年のころは278。屈強そうな身体を持った男だった。
「海賊船に乗りてぇんだと。これでもコックなんだぜ」
バラティエの闘うコックさんを彷彿とさせる人物だ。戦闘要員としても不足はないとのサンジの推薦を貰った男は、樽を鼻息で軽々と吹き飛ばしてクルー達から喝采を浴びた。手鼻をかむように、片鼻を押さえて重い樽を吹き飛ばし、両方の鼻息では2個の樽が海まで吹き飛んだ。

随分手回しがいいとナミは思う。船に新しいコックを入れる、要するにサンジはすぐには戻ってこない可能性があるということだ。それでもナミは訊いた。
「ねえ、サンジくん?戻るときはどうする?」
「え?」
「途中まででも迎えに行った方がいいわよね?船のほうが早いし」
「ああ…。そうだな、じゃあ、俺がナミさんの電伝虫に連絡するよ」
心配させて悪いね、ナミさん。その張り付いたような笑い顔が、何故かナミは気に食わなかった。
ロビンは何も言わず、ただその様子を見ているだけだ。
ゾロはこれから少し不便になると思った。もちろん下半身問題だ。自分で処理しなければならない。
新しいコックに対しても不満はある。
勝手に一人で全部決めて、樽を鼻息で吹き飛ばしたからなんだ?と言ってやりたい所だ。まだ未知数だが、戦闘力にも問題が出るかもしれないと考えた。

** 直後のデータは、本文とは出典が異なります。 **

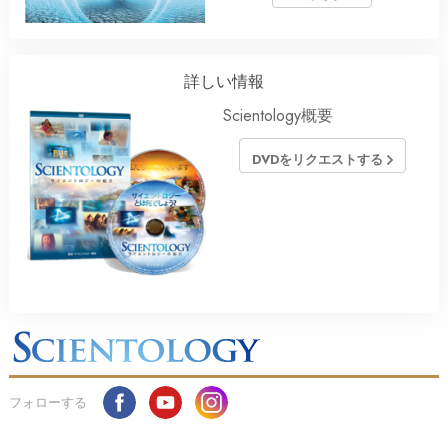
詳しい情報
Scientology概要
DVDをリクエストする
フォローする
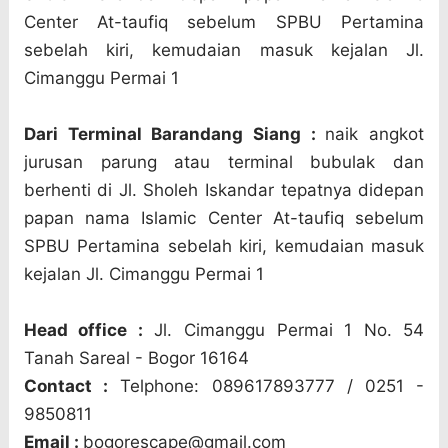
Center At-taufiq sebelum SPBU Pertamina
sebelah kiri, kemudaian masuk kejalan Jl.
Cimanggu Permai 1
Dari Terminal Barandang Siang :
naik angkot
jurusan parung atau terminal bubulak dan
berhenti di Jl. Sholeh Iskandar tepatnya didepan
papan nama Islamic Center At-taufiq sebelum
SPBU Pertamina sebelah kiri, kemudaian masuk
kejalan Jl. Cimanggu Permai 1
Head office :
Jl. Cimanggu Permai 1 No. 54
Tanah Sareal - Bogor 16164
Contact :
Telphone: 089617893777 / 0251 -
9850811
Email :
bogorescape@gmail.com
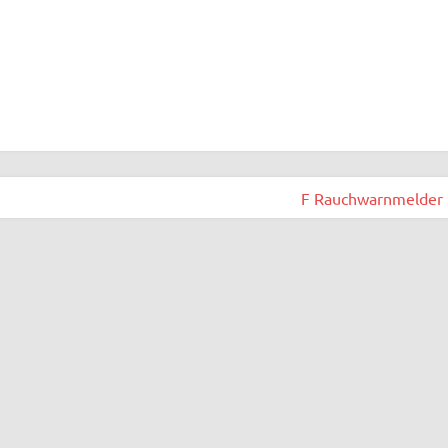
F Rauchwarnmelder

サンジがひとり男部屋へと降りてゆく。そして戻ったとき、手にあるのは小さな荷物がひとつ。バラティエを出るとき持ってきたものである。
それひとつでサンジはバラティエを去り、今度はメリー号を降りる。


「おい、まさか、今すぐに降りるつもりか?」
ウソップに問われてサンジは笑う。
「なァ、明日にしろよサンジ…。そんなに急いで降りることもないだろ?」
チョッパーにも笑顔で返事を返した。
「悪ぃな。明日出発なんだよ、こっちもさ。今晩中に用意しなきゃなんねえものもある」



「じゃ、またな」



簡単な言葉ひとつでサンジは船を降りた。

「早く帰ってこいよな!」
「ゾロじゃあるまいし、迷子にはなるなよ!」
「必ず連絡してね!」
「サンジ!サンジ!絶対、帰ってこいよ!」
仲間の掛け声に振り返ってニッと笑い、大きく手を振った。

随分とガキ臭ぇ顔してやがる。その顔を見てゾロは思う。
子供の頃からの夢が叶うからだろうか?
夢に向って、スキップをするように、足取りもかろやかに、サンジは去っていった。
ボリボリと頭を掻きながら、ゾロは鍛錬の為に船尾へと向った。

色々なことが、いまひとつ面白くない。
例えば、何も相談されなかったこととか。自分には最後まで何も声をかけなかったこと。別に何を言って欲しいという訳ではないが、アレを『愛』だと言ってたくせにと、今更ではあるが恨み言のひとつも言いたくなった。
おまけにあのガキ臭い笑い顔が気に食わない。
コックはかなりガラが悪いくせに、笑顔だけは子供っぽい。不覚にも可愛いと思ってしまったことすらある。その笑い顔が、いつにも増して子供じみて見えたのは気の所為か。
ゾロは鍛錬中にそんな疑問を抱いた。